What data is used in the empirical analysis?
The paper utilizes time-series data, the specific details of which are provided in the "Methodology, Portfolios and Data" chapter. The chapter also outlines the procedure for conducting the regressions.
How are the regression results evaluated?
The regression results are evaluated using measures such as adjusted R² and the Akaike information criterion to assess model fit. The statistical significance of the results is also evaluated.
What are the key findings of the study (in general terms)?
The study aims to determine which of the compared models (CAPM, Fama-French, and modified Fama-French models) provides the best fit for explaining asset excess returns. The specific findings are presented in the "Evaluation of the Regression Results" chapter.
What are the limitations of the Markowitz portfolio selection model, as discussed in the paper?
The paper briefly mentions the limitations of the Markowitz portfolio selection model, which serves as a basis for introducing more sophisticated models to explain asset returns, like the CAPM and Fama-French models.

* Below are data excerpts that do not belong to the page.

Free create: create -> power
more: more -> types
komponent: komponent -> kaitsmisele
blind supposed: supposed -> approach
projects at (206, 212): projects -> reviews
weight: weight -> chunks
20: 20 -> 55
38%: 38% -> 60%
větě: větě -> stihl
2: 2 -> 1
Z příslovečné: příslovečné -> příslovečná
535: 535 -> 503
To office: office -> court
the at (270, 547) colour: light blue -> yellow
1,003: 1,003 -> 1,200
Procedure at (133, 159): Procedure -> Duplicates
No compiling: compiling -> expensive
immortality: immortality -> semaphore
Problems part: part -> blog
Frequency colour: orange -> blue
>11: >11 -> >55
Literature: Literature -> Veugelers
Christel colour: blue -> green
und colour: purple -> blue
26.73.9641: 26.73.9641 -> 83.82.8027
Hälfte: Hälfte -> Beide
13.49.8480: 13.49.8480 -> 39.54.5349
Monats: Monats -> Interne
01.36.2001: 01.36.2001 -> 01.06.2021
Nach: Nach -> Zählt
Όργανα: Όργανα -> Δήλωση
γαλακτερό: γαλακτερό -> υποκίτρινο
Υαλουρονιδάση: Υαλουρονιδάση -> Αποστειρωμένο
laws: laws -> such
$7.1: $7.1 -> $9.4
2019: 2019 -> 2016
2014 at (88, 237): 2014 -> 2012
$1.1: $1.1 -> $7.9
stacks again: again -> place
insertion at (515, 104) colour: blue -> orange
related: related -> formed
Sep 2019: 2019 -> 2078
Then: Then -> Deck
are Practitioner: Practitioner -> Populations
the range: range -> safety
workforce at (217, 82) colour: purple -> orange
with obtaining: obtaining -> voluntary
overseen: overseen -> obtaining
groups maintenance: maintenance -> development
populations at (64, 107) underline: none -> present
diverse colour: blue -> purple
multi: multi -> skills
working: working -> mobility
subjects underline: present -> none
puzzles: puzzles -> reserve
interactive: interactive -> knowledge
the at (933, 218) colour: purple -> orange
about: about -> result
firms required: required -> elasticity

What are the key concepts explained in the "Introduction to Risk and Return" chapter?
This chapter introduces the fundamental relationship between risk and return, the trade-off between risk and expected return, systematic vs. idiosyncratic risk, and the diversification effect in reducing idiosyncratic risk.
What is the role of AR(1) and AR(2) processes in the study?
AR(1) and AR(2) processes are incorporated as modifications to the Fama-French model to potentially improve its explanatory power. Their impact on model performance is a central focus of the analysis.
What are the keywords associated with this paper?
Capital Asset Pricing Model (CAPM), Fama-French Three-Factor Model, excess returns, risk, return, systematic risk, idiosyncratic risk, AR(1) process, AR(2) process, adjusted R², Akaike information criterion, portfolio returns, model fit, spurious regression.